Detailed under Limitations and scope. Hydronnx gates weighted tabular Gemm AD; broader weighted models need model-specific AD coverage. The small Conv image-classifier surface is not AD-ready in chelis. A clean non-differentiable-operator report is a useful first screen, not a guarantee that grad is covered.

ORT runs on CPU, GPU, mobile NPUs, and web targets. Hydronnx runs wherever the chelis host runtime runs, currently CPU only. No GPU dispatch, no NPU dispatch.

ORT lets you load a different .onnx at runtime. Hydronnx does not; a new model means re-emit plus re-build. ORT supports custom operator registration; Hydronnx rejects custom ops at parse time.

Hydronnx is one-way: .onnx to .ch. There is no .ch to .onnx export. If you want to share the resulting model with other tools, you keep the original .onnx.

For a model that fits the emittable scope:

  1. Inspect it. chelis-hydronnx-inspect model.onnx: confirm the opset (11 through 23), dtypes (f32 / f64 / i32 / i64), and operator set are in scope. The output ends with a non-differentiable-operator report if you care about AD.
  2. Decide where the pre/post-process lives. ORT's typical pattern bakes pre/post into the model. Under Hydronnx you might pull them out into hand-written Chelis (see Composition with Chelis for the trade-off heuristic). Pull-out gives you better type clarity and sidesteps any non-emittable pre-process op; bake-in is closer to the ORT mental model. Both work.
  3. Emit. chelis-hydronnx-emit model.onnx -o src/myforward.ch (or let the CLI pick the path). The emitted module exports one function: forward.
  4. Wire it up. In your Chelis program, import Hydronnx.<Name> (forward) and call it. If you wrote pre/post-process by hand, compose the three.
  5. Verify. chelis check (compile-time types), chelis test (your own unit tests on representative inputs), and chelis prove (any property you want to hold). The worked example (examples/tabular_classifier/) demonstrates all three.
  6. Stand up a parity check. Until you trust the emit, run the model under ORT on a representative input and compare against the forward(x) output to confirm within 1e-3 (the per-op parity bound). The worked example does exactly this in tests/example.ch::test_forward_matches_onnx_runtime.

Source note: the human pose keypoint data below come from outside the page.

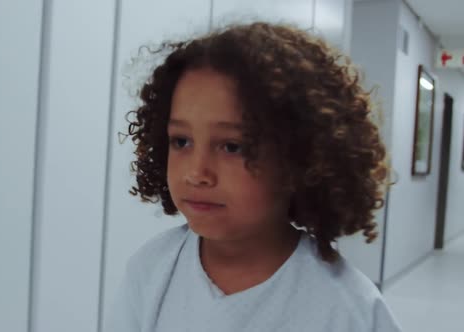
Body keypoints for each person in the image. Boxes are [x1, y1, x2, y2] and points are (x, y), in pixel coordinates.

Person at [106, 22, 402, 332]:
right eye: (181, 141)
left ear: (299, 158)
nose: (197, 173)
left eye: (232, 147)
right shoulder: (151, 270)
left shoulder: (349, 309)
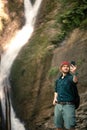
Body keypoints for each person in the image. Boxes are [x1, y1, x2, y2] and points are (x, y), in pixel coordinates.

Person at [53, 61, 78, 130]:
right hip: (58, 105)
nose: (66, 67)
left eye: (67, 66)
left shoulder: (71, 78)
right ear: (61, 69)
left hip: (68, 105)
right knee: (59, 126)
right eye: (64, 66)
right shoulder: (58, 80)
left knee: (70, 126)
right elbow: (56, 90)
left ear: (69, 69)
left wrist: (75, 73)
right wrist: (54, 99)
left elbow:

If any step exits non-zero, see Error handling; if the cause is a deferred operator or a structural mismatch with the emittable scope, see Limitations and scope.

You can keep ORT in your stack and add Hydronnx for the verification layer. Compile-time-check and property-verify a model under Hydronnx while shipping the runtime path through ORT. The two tools answer different questions: Hydronnx tells you "this model satisfies this invariant", ORT tells you "this model runs fast on this hardware". Use whichever answers the question you have.